Queridos reclusos, es el día
de vuestro Jubileo. Que hoy, ante el Señor, vuestra esperanza se encienda. El
Jubileo, por su misma naturaleza, lleva consigo el anuncio de la liberación
(cf. Lv 25,39-46). No depende de mí poderla conceder, pero suscitar el deseo de
la verdadera libertad en cada uno de vosotros es una tarea a la que la Iglesia
no puede renunciar. A veces, una cierta hipocresía lleva a ver sólo en vosotros
personas que se han equivocado, para las que el único camino es la cárcel. No
se piensa en la posibilidad de cambiar de vida, hay poca confianza en la
rehabilitación. Pero de este modo se olvida que todos somos pecadores y, muchas
veces, somos prisioneros sin darnos cuenta. Cuando se permanece encerrados en
los propios prejuicios, o se es esclavo de los ídolos de un falso bienestar,
cuando uno se mueve dentro de esquemas ideológicos o absolutiza leyes de
mercado que aplastan a las personas, en realidad no se hace otra cosa que estar
entre las estrechas paredes de la celda del individualismo y de la
autosuficiencia, privados de la verdad que genera la libertad. Y señalar con el
dedo a quien se ha equivocado no puede ser una excusa para esconder las propias
contradicciones.
Sabemos que ante Dios nadie
puede considerarse justo (cf. Rm 2,1-11). Pero nadie puede vivir sin la certeza
de encontrar el perdón.
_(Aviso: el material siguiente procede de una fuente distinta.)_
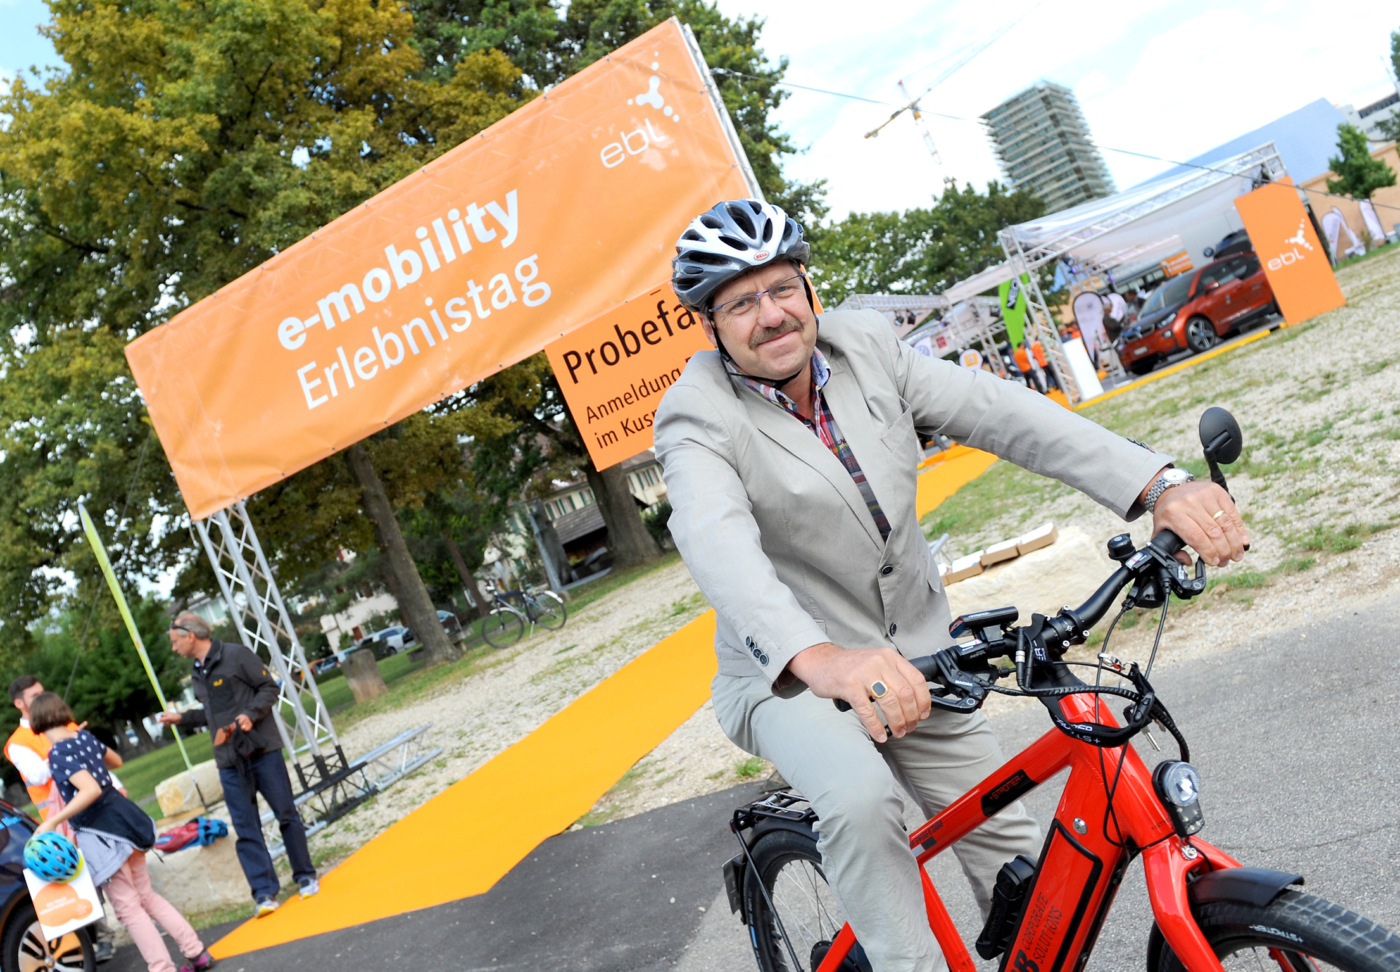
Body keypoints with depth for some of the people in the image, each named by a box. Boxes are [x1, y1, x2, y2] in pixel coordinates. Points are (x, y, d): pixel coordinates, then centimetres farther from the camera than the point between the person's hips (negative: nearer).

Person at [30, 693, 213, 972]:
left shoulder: (58, 754, -17)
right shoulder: (84, 736, 7)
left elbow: (91, 790, -28)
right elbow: (116, 760, 26)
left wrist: (54, 822, -24)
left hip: (101, 834, -8)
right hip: (124, 819, 8)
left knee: (128, 907, 2)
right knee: (147, 896, 19)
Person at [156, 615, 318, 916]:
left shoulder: (236, 656, -5)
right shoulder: (198, 673, 16)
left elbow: (269, 688, -7)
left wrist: (251, 714, -20)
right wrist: (181, 718, 23)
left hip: (263, 751, -6)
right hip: (230, 762, 6)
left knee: (287, 815, 0)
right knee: (246, 830, 0)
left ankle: (306, 877, 13)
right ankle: (265, 893, 2)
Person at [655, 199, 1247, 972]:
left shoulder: (862, 343, -5)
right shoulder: (697, 416, -19)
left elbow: (997, 411, -15)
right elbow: (715, 538, -38)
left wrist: (1157, 486, -28)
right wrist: (818, 657, -57)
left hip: (913, 660, 5)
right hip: (787, 674, -4)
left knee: (1018, 865, 11)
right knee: (861, 802, -34)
El ladrón arrepentido, crucificado junto a Jesús, lo ha
acompañado en el paraíso (cf. Lc 23,43). Ninguno de vosotros, por tanto, se
encierre en el pasado. La historia pasada, aunque lo quisiéramos, no puede ser
escrita de nuevo. Pero la historia que inicia hoy, y que mira al futuro, está
todavía sin escribir, con la gracia de Dios y con vuestra responsabilidad personal.
Aprendiendo de los errores del pasado, se puede abrir un nuevo capítulo de la
vida. No caigamos en la tentación de pensar que no podemos ser perdonados. Ante
cualquier cosa, pequeña o grande, que nos reproche el corazón, sólo debemos
poner nuestra confianza en su misericordia, pues «Dios es mayor que nuestro
corazón» (1Jn 3,20).
La fe, incluso si es pequeña
como un grano de mostaza, es capaz de mover montañas (cf. Mt 17,20). Cuantas
veces la fuerza de la fe ha permitido pronunciar la palabra perdón en condiciones
humanamente imposibles. Personas que han padecido violencias y abusos en sí
mismas o en sus seres queridos o en sus bienes. Sólo la fuerza de Dios, la
misericordia, puede curar ciertas heridas. Y donde se responde a la violencia
con el perdón, allí también el amor que derrota toda forma de mal puede
conquistar el corazón de quien se ha equivocado. Y así, entre las víctimas y
entre los culpables, Dios suscita auténticos testimonios y obreros de la
misericordia.
Hoy veneramos a la Virgen
María en esta imagen que la representa como una Madre que tiene en sus brazos a
Jesús con una cadena rota, las cadenas de la esclavitud y de la prisión. Que
ella dirija a cada uno de vosotros su mirada materna, haga surgir de vuestro
corazón la fuerza de la esperanza para vivir una vida nueva y digna en plena
libertad y en el servicio del prójimo.